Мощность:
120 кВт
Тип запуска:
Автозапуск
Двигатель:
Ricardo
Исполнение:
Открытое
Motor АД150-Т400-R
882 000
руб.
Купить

§ EXERCISE DIRECTIONS: Would you give the listing again, word for word?

§ RESPONSE:
Мощность:
120 кВт
Тип запуска:
Автозапуск
Двигатель:
Ricardo
Исполнение:
Открытое
Motor АД150-Т400-R
882 000
руб.
Купить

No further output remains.